* Your objective
The entries are to be reproduced word for word, with all images left out.

━━━ Dataset entries

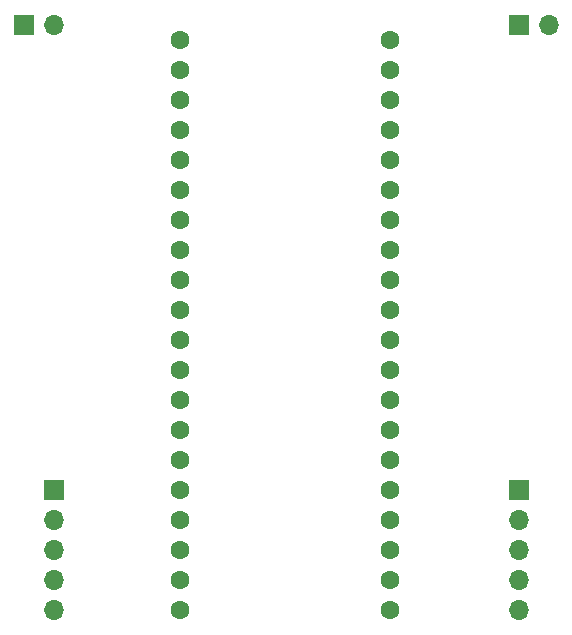
<source format=gbr>
%TF.GenerationSoftware,KiCad,Pcbnew,(6.0.6-0)*%
%TF.CreationDate,2022-10-25T05:48:04+09:00*%
%TF.ProjectId,PicoPi-1,5069636f-5069-42d3-912e-6b696361645f,rev?*%
%TF.SameCoordinates,Original*%
%TF.FileFunction,Soldermask,Bot*%
%TF.FilePolarity,Negative*%
%FSLAX46Y46*%
G04 Gerber Fmt 4.6, Leading zero omitted, Abs format (unit mm)*
G04 Created by KiCad (PCBNEW (6.0.6-0)) date 2022-10-25 05:48:04*
%MOMM*%
%LPD*%
G01*
G04 APERTURE LIST*
%ADD10C,1.600000*%
%ADD11R,1.700000X1.700000*%
%ADD12O,1.700000X1.700000*%
G04 APERTURE END LIST*
D10*
%TO.C,J1*%
X124968000Y-132080000D03*
X124968000Y-134620000D03*
X124968000Y-137160000D03*
X124968000Y-139700000D03*
X124968000Y-142240000D03*
X124968000Y-144780000D03*
X124968000Y-147320000D03*
X124968000Y-149860000D03*
X124968000Y-152400000D03*
X124968000Y-154940000D03*
X124968000Y-157480000D03*
X124968000Y-160020000D03*
X124968000Y-162560000D03*
X124968000Y-165100000D03*
X124968000Y-167640000D03*
X124968000Y-170180000D03*
X124968000Y-172720000D03*
X124968000Y-175260000D03*
X124968000Y-177800000D03*
X124968000Y-180340000D03*
X142748000Y-180340000D03*
X142748000Y-177800000D03*
X142748000Y-175260000D03*
X142748000Y-172720000D03*
X142748000Y-170180000D03*
X142748000Y-167640000D03*
X142748000Y-165100000D03*
X142748000Y-162560000D03*
X142748000Y-160020000D03*
X142748000Y-157480000D03*
X142748000Y-154940000D03*
X142748000Y-152400000D03*
X142748000Y-149860000D03*
X142748000Y-147320000D03*
X142748000Y-144780000D03*
X142748000Y-142240000D03*
X142748000Y-139700000D03*
X142748000Y-137160000D03*
X142748000Y-134620000D03*
X142748000Y-132080000D03*
%TD*%
D11*
%TO.C,J2*%
X114300000Y-170185000D03*
D12*
X114300000Y-172725000D03*
X114300000Y-175265000D03*
X114300000Y-177805000D03*
X114300000Y-180345000D03*
%TD*%
D11*
%TO.C,J3*%
X153670000Y-170180000D03*
D12*
X153670000Y-172720000D03*
X153670000Y-175260000D03*
X153670000Y-177800000D03*
X153670000Y-180340000D03*
%TD*%
D11*
%TO.C,J4*%
X111760000Y-130810000D03*
D12*
X114300000Y-130810000D03*
%TD*%
D11*
%TO.C,J5*%
X153670000Y-130810000D03*
D12*
X156210000Y-130810000D03*
%TD*%
M02*

</source>
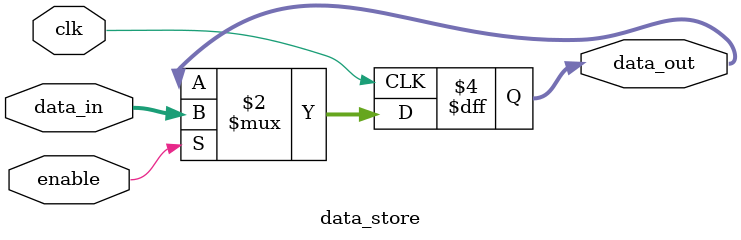
<source format=v>
module data_store(
  input [15:0] data_in,
  input enable,
  input clk,
  output reg [15:0] data_out
);

always @(posedge clk) begin
  if (enable) begin
    data_out <= data_in;
  end
end

endmodule
</source>
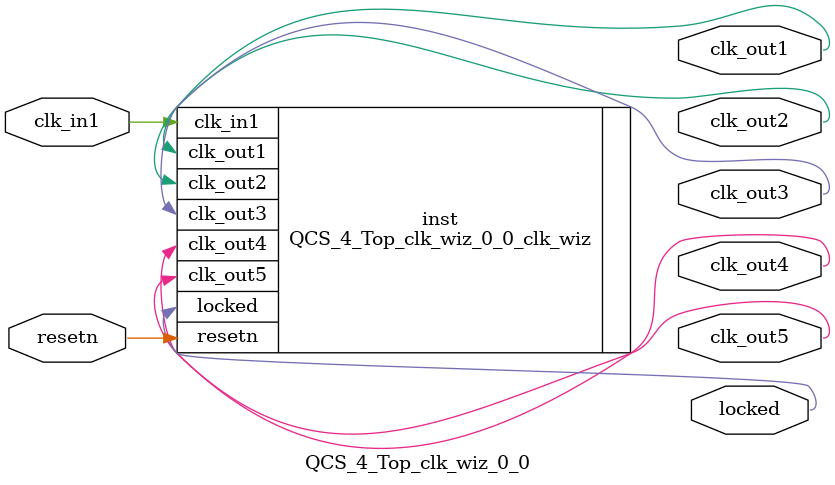
<source format=v>


`timescale 1ps/1ps

(* CORE_GENERATION_INFO = "QCS_4_Top_clk_wiz_0_0,clk_wiz_v6_0_12_0_0,{component_name=QCS_4_Top_clk_wiz_0_0,use_phase_alignment=true,use_min_o_jitter=false,use_max_i_jitter=false,use_dyn_phase_shift=false,use_inclk_switchover=false,use_dyn_reconfig=false,enable_axi=0,feedback_source=FDBK_AUTO,PRIMITIVE=PLL,num_out_clk=5,clkin1_period=10.000,clkin2_period=10.000,use_power_down=false,use_reset=true,use_locked=true,use_inclk_stopped=false,feedback_type=SINGLE,CLOCK_MGR_TYPE=NA,manual_override=false}" *)

module QCS_4_Top_clk_wiz_0_0 
 (
  // Clock out ports
  output        clk_out1,
  output        clk_out2,
  output        clk_out3,
  output        clk_out4,
  output        clk_out5,
  // Status and control signals
  input         resetn,
  output        locked,
 // Clock in ports
  input         clk_in1
 );

  QCS_4_Top_clk_wiz_0_0_clk_wiz inst
  (
  // Clock out ports  
  .clk_out1(clk_out1),
  .clk_out2(clk_out2),
  .clk_out3(clk_out3),
  .clk_out4(clk_out4),
  .clk_out5(clk_out5),
  // Status and control signals               
  .resetn(resetn), 
  .locked(locked),
 // Clock in ports
  .clk_in1(clk_in1)
  );

endmodule

</source>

━━━━━━

* Solved exercise
<source format=gbr>
%TF.GenerationSoftware,KiCad,Pcbnew,(6.0.6-0)*%
%TF.CreationDate,2022-10-25T05:48:04+09:00*%
%TF.ProjectId,PicoPi-1,5069636f-5069-42d3-912e-6b696361645f,rev?*%
%TF.SameCoordinates,Original*%
%TF.FileFunction,Soldermask,Bot*%
%TF.FilePolarity,Negative*%
%FSLAX46Y46*%
G04 Gerber Fmt 4.6, Leading zero omitted, Abs format (unit mm)*
G04 Created by KiCad (PCBNEW (6.0.6-0)) date 2022-10-25 05:48:04*
%MOMM*%
%LPD*%
G01*
G04 APERTURE LIST*
%ADD10C,1.600000*%
%ADD11R,1.700000X1.700000*%
%ADD12O,1.700000X1.700000*%
G04 APERTURE END LIST*
D10*
%TO.C,J1*%
X124968000Y-132080000D03*
X124968000Y-134620000D03*
X124968000Y-137160000D03*
X124968000Y-139700000D03*
X124968000Y-142240000D03*
X124968000Y-144780000D03*
X124968000Y-147320000D03*
X124968000Y-149860000D03*
X124968000Y-152400000D03*
X124968000Y-154940000D03*
X124968000Y-157480000D03*
X124968000Y-160020000D03*
X124968000Y-162560000D03*
X124968000Y-165100000D03*
X124968000Y-167640000D03*
X124968000Y-170180000D03*
X124968000Y-172720000D03*
X124968000Y-175260000D03*
X124968000Y-177800000D03*
X124968000Y-180340000D03*
X142748000Y-180340000D03*
X142748000Y-177800000D03*
X142748000Y-175260000D03*
X142748000Y-172720000D03*
X142748000Y-170180000D03*
X142748000Y-167640000D03*
X142748000Y-165100000D03*
X142748000Y-162560000D03*
X142748000Y-160020000D03*
X142748000Y-157480000D03*
X142748000Y-154940000D03*
X142748000Y-152400000D03*
X142748000Y-149860000D03*
X142748000Y-147320000D03*
X142748000Y-144780000D03*
X142748000Y-142240000D03*
X142748000Y-139700000D03*
X142748000Y-137160000D03*
X142748000Y-134620000D03*
X142748000Y-132080000D03*
%TD*%
D11*
%TO.C,J2*%
X114300000Y-170185000D03*
D12*
X114300000Y-172725000D03*
X114300000Y-175265000D03*
X114300000Y-177805000D03*
X114300000Y-180345000D03*
%TD*%
D11*
%TO.C,J3*%
X153670000Y-170180000D03*
D12*
X153670000Y-172720000D03*
X153670000Y-175260000D03*
X153670000Y-177800000D03*
X153670000Y-180340000D03*
%TD*%
D11*
%TO.C,J4*%
X111760000Y-130810000D03*
D12*
X114300000Y-130810000D03*
%TD*%
D11*
%TO.C,J5*%
X153670000Y-130810000D03*
D12*
X156210000Y-130810000D03*
%TD*%
M02*

</source>
<source format=v>
module data_store(
  input [15:0] data_in,
  input enable,
  input clk,
  output reg [15:0] data_out
);

always @(posedge clk) begin
  if (enable) begin
    data_out <= data_in;
  end
end

endmodule
</source>
<source format=v>


`timescale 1ps/1ps

(* CORE_GENERATION_INFO = "QCS_4_Top_clk_wiz_0_0,clk_wiz_v6_0_12_0_0,{component_name=QCS_4_Top_clk_wiz_0_0,use_phase_alignment=true,use_min_o_jitter=false,use_max_i_jitter=false,use_dyn_phase_shift=false,use_inclk_switchover=false,use_dyn_reconfig=false,enable_axi=0,feedback_source=FDBK_AUTO,PRIMITIVE=PLL,num_out_clk=5,clkin1_period=10.000,clkin2_period=10.000,use_power_down=false,use_reset=true,use_locked=true,use_inclk_stopped=false,feedback_type=SINGLE,CLOCK_MGR_TYPE=NA,manual_override=false}" *)

module QCS_4_Top_clk_wiz_0_0 
 (
  // Clock out ports
  output        clk_out1,
  output        clk_out2,
  output        clk_out3,
  output        clk_out4,
  output        clk_out5,
  // Status and control signals
  input         resetn,
  output        locked,
 // Clock in ports
  input         clk_in1
 );

  QCS_4_Top_clk_wiz_0_0_clk_wiz inst
  (
  // Clock out ports  
  .clk_out1(clk_out1),
  .clk_out2(clk_out2),
  .clk_out3(clk_out3),
  .clk_out4(clk_out4),
  .clk_out5(clk_out5),
  // Status and control signals               
  .resetn(resetn), 
  .locked(locked),
 // Clock in ports
  .clk_in1(clk_in1)
  );

endmodule

</source>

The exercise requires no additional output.